The eleventh hour of the eleventh day of the eleventh month

Posted by Tory Historian Tuesday, November 11, 2008

It is ninety years since that fateful hour when the guns fell silent and the hopes of peace, never realized, were born. The last British veteran of the Great War died just a few days ago and, it would seem, that we have lost all direct link with that conflict.

The 1914 - 1918 war changed the world in a way we have not yet fully managed to deal with. The years before 1939, the Second World War, the subsequent battle with Communism, were all the outcome of that earlier conflict.
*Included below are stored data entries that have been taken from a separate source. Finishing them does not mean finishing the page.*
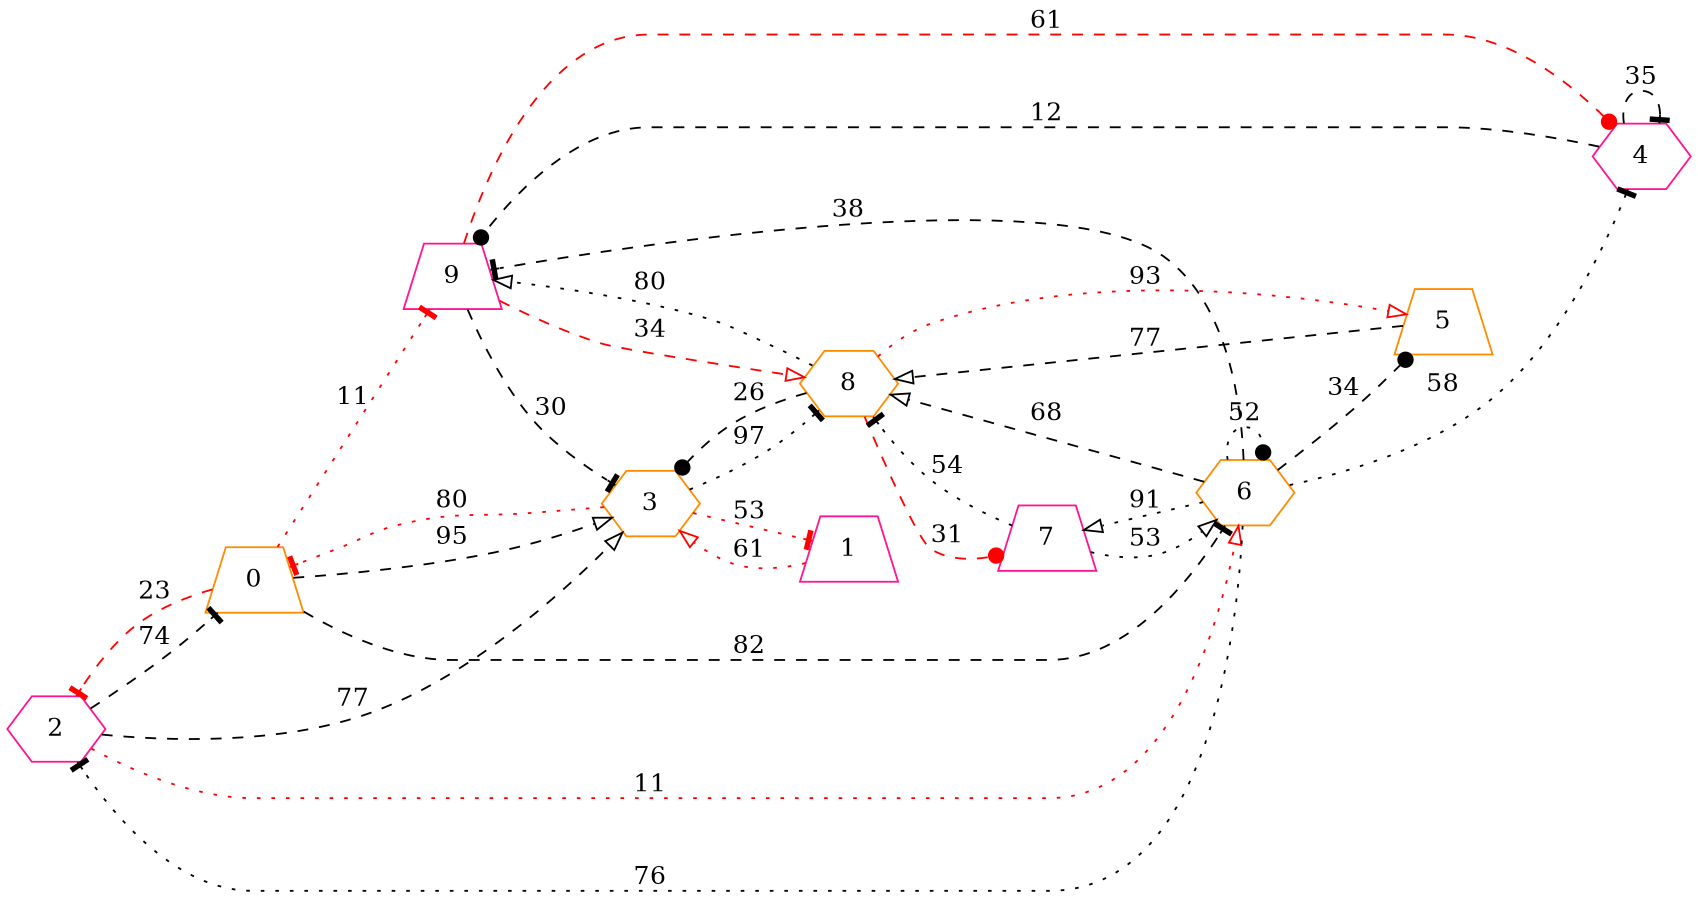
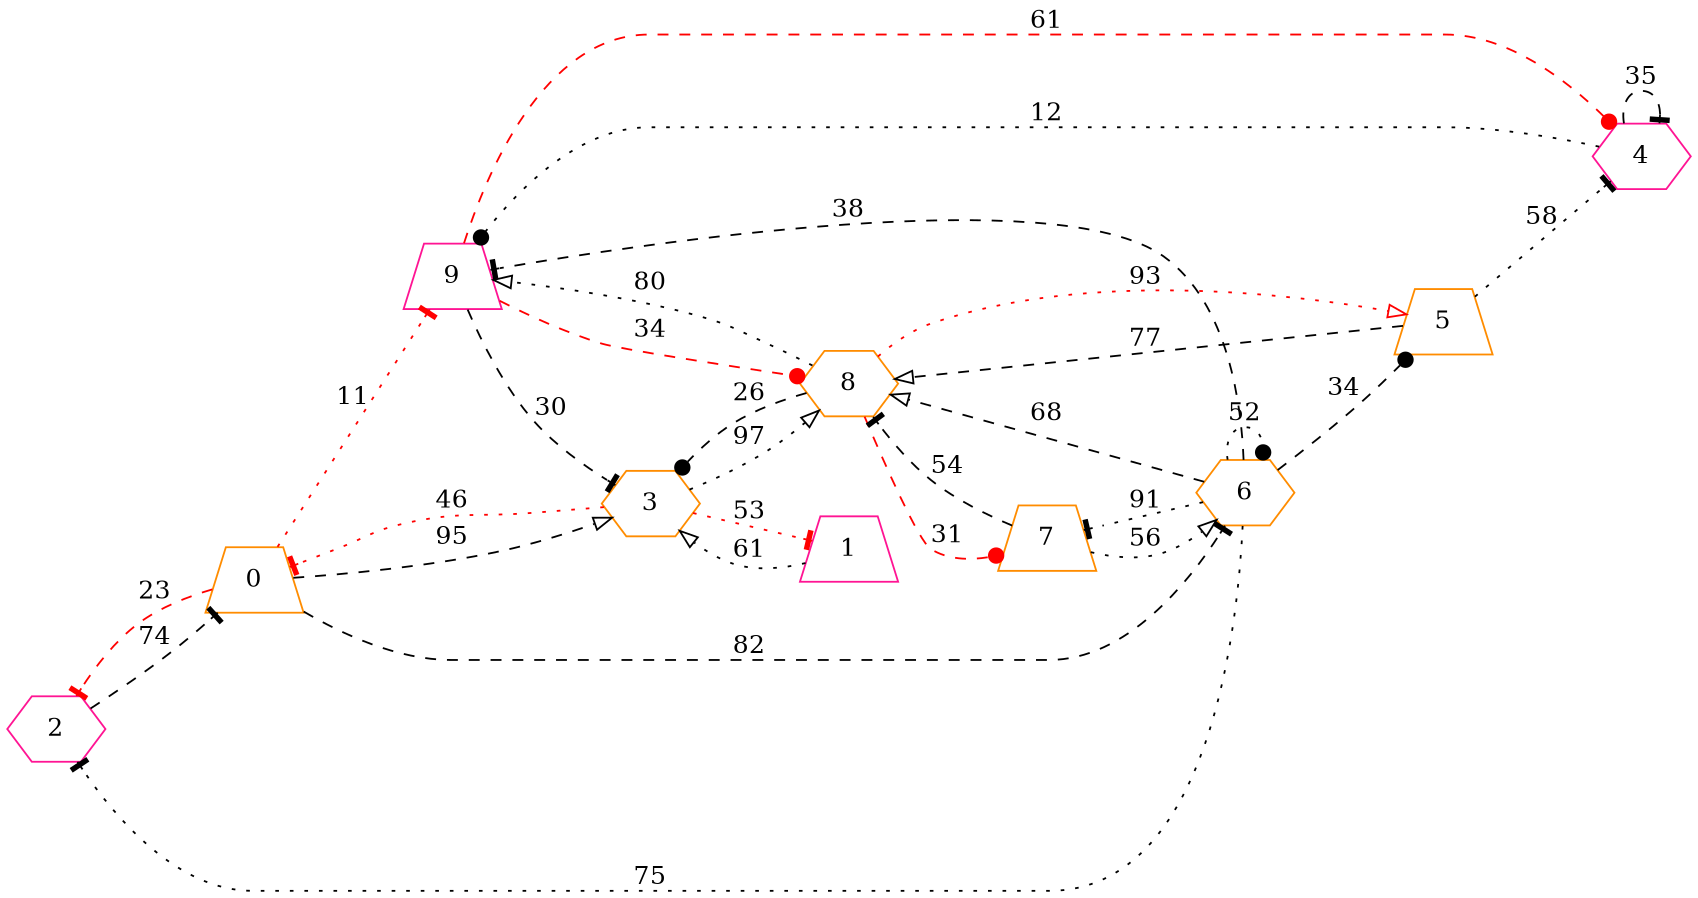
  digraph {
    rankdir=LR
    node [color=darkorange shape=hexagon]
    edge [arrowhead=tee style=dashed]
    2 [color=deeppink]
    0 [shape=trapezium]
    3
    6
    9 [color=deeppink shape=trapezium]
    1 [color=deeppink shape=trapezium]
    8
-   7 [color=deeppink shape=trapezium]
+   7 [shape=trapezium]
    5 [shape=trapezium]
    4 [color=deeppink]
    2 -> 0 [label=74]
-   2 -> 3 [arrowhead=onormal label=77]
-   2 -> 6 [arrowhead=onormal color=red label=11 style=dotted]
    0 -> 2 [color=red label=23]
    0 -> 3 [arrowhead=onormal label=95]
    0 -> 6 [label=82]
    0 -> 9 [color=red label=11 style=dotted]
-   3 -> 0 [color=red label=80 style=dotted]
+   3 -> 0 [color=red label=46 style=dotted]
    3 -> 1 [color=red label=53 style=dotted]
-   3 -> 8 [label=97 style=dotted]
-   6 -> 2 [label=76 style=dotted]
+   3 -> 8 [arrowhead=onormal label=97 style=dotted]
+   6 -> 2 [label=75 style=dotted]
    6 -> 6 [arrowhead=dot label=52 style=dotted]
    6 -> 9 [label=38]
    6 -> 8 [arrowhead=onormal label=68]
-   6 -> 7 [arrowhead=onormal label=91 style=dotted]
+   6 -> 7 [label=91 style=dotted]
    6 -> 5 [arrowhead=dot label=34]
    9 -> 3 [label=30]
-   9 -> 8 [arrowhead=onormal color=red label=34]
+   9 -> 8 [arrowhead=dot color=red label=34]
    9 -> 4 [arrowhead=dot color=red label=61]
-   1 -> 3 [arrowhead=onormal label=61 style=dotted color=red]
+   1 -> 3 [arrowhead=onormal label=61 style=dotted]
    8 -> 3 [arrowhead=dot label=26]
    8 -> 9 [arrowhead=onormal label=80 style=dotted]
    8 -> 7 [arrowhead=dot color=red label=31]
    8 -> 5 [arrowhead=onormal color=red label=93 style=dotted]
-   7 -> 6 [arrowhead=onormal label=53 style=dotted]
-   7 -> 8 [label=54 style=dotted]
+   7 -> 6 [arrowhead=onormal label=56 style=dotted]
+   7 -> 8 [label=54]
    5 -> 8 [arrowhead=onormal label=77]
-   6 -> 4 [label=58 style=dotted]
-   4 -> 9 [arrowhead=dot label=12]
+   5 -> 4 [label=58 style=dotted]
+   4 -> 9 [arrowhead=dot label=12 style=dotted]
    4 -> 4 [label=35]
  }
The wars in the Middle East and the Gulf are also the outcomes of it and of the collapse of the empires that had divided the world. We shall live with that for a long time before we can go to another era, no longer the post 1918 one.
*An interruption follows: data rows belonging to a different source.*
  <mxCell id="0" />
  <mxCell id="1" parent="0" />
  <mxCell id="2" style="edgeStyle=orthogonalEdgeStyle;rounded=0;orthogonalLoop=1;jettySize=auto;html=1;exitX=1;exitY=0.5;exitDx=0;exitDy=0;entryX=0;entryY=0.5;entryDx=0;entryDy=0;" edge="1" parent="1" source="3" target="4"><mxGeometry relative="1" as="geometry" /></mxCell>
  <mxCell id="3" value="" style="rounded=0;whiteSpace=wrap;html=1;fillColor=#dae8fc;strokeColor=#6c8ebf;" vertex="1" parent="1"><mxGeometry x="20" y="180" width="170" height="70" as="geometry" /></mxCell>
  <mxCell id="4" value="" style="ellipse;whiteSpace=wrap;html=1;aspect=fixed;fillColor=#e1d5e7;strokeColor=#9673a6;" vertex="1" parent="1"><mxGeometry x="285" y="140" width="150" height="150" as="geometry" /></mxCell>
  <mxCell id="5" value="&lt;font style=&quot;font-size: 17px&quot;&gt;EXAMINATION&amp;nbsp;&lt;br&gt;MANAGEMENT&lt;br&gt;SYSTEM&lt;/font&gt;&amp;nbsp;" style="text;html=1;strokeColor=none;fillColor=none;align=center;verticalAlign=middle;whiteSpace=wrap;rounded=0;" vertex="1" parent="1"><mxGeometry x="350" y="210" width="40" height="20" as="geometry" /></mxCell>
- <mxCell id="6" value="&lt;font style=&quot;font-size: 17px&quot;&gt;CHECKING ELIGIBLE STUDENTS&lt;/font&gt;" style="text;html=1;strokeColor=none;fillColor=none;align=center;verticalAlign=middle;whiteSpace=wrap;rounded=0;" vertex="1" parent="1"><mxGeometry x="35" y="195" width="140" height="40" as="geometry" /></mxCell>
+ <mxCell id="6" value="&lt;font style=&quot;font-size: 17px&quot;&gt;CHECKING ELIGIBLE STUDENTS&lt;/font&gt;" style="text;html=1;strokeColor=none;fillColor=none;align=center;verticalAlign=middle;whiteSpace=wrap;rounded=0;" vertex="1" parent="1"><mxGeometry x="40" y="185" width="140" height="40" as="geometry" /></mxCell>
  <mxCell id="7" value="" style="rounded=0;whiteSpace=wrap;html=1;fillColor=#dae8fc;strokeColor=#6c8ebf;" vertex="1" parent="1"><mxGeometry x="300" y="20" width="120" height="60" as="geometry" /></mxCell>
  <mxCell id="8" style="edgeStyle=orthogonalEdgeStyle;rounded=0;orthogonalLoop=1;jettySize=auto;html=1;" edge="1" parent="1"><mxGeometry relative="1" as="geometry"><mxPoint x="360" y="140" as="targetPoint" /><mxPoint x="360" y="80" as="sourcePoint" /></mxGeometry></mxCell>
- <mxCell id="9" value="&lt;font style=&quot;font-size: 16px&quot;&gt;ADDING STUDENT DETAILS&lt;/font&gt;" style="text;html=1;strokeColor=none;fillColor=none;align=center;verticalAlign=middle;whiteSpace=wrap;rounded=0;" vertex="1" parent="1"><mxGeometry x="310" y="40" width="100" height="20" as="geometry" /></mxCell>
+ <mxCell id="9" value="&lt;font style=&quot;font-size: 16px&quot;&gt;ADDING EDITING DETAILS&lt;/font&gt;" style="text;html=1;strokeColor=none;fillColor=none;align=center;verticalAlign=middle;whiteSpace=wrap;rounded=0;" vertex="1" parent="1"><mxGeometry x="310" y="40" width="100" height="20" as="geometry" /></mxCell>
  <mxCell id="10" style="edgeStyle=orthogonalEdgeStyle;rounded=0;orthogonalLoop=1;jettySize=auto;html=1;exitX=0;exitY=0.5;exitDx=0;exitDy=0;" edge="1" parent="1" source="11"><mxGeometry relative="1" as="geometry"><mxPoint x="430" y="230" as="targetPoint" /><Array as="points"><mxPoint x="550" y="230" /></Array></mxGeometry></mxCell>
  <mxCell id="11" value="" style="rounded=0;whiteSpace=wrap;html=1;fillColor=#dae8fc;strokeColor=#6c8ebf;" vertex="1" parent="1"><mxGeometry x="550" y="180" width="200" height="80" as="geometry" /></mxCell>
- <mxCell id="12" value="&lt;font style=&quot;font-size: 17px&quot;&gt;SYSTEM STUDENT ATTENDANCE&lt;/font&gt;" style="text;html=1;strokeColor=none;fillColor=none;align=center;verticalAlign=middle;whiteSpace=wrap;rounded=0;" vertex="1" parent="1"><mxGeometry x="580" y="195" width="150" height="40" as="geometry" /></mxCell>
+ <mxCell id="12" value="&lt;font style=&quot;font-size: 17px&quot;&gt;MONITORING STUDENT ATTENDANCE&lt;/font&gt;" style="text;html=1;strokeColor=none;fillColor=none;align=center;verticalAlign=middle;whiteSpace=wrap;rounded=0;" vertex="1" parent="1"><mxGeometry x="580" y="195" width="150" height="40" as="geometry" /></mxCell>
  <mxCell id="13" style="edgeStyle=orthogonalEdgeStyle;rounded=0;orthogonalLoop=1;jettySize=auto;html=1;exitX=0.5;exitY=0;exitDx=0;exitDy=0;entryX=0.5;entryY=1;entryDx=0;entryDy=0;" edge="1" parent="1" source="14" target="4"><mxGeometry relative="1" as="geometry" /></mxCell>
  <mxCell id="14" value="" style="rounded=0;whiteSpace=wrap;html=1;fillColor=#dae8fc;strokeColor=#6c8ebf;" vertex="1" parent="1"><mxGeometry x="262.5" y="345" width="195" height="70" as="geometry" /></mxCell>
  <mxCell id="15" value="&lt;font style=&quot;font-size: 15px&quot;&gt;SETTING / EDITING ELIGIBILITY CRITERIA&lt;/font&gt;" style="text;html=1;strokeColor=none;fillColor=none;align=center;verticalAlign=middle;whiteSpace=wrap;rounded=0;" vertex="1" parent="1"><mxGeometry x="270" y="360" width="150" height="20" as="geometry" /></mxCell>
For today we must remember the soldiers who died in that conflict and in the many conflicts since and think of those who are fighting in other wars.

They shall grow not old, as we that are left grow old:
Age shall not weary them, nor the years contemn.
At the going down of the sun and in the morning
We will remember them.

2 comments

  1. Simon Harley Says:
  2. This comment has been removed by the author.  
  3. Simon Harley Says:
  4. Apologies, I missed a big bit out of my post!

    I was somewhat puzzled by the news a few days back about a veteran of the Great War dying. I think it was an Australian, formerly a Briton who had died, but I can't remember. I think you may have been confused by the same report, dare I say it ToryHistorian.

    Harry Patch, aged 110, fought in the trenches - there is reportedly only one other man alive on Earth who did so. Bill Stone, 108, served as a stoker in both World Wars. Henry Allingham was present at one of the largest naval battles in history, Jutland, is the last surviving member of the Royal Naval Air Service and the last of the founding members of the Royal Air Force. He is also the oldest man in Europe, at 112. The three of them were at the Cenotaph service yesterday. I regret to say I have forgotten who it was, but one of the three, who were all wheelchair bound, attempted to place his poppy wreath himself but could not. Very sad.

    So fortunately, we have not quite lost our last human link with the war! And I rather hope for the sakes of those men we don't lose it for a few more years at least.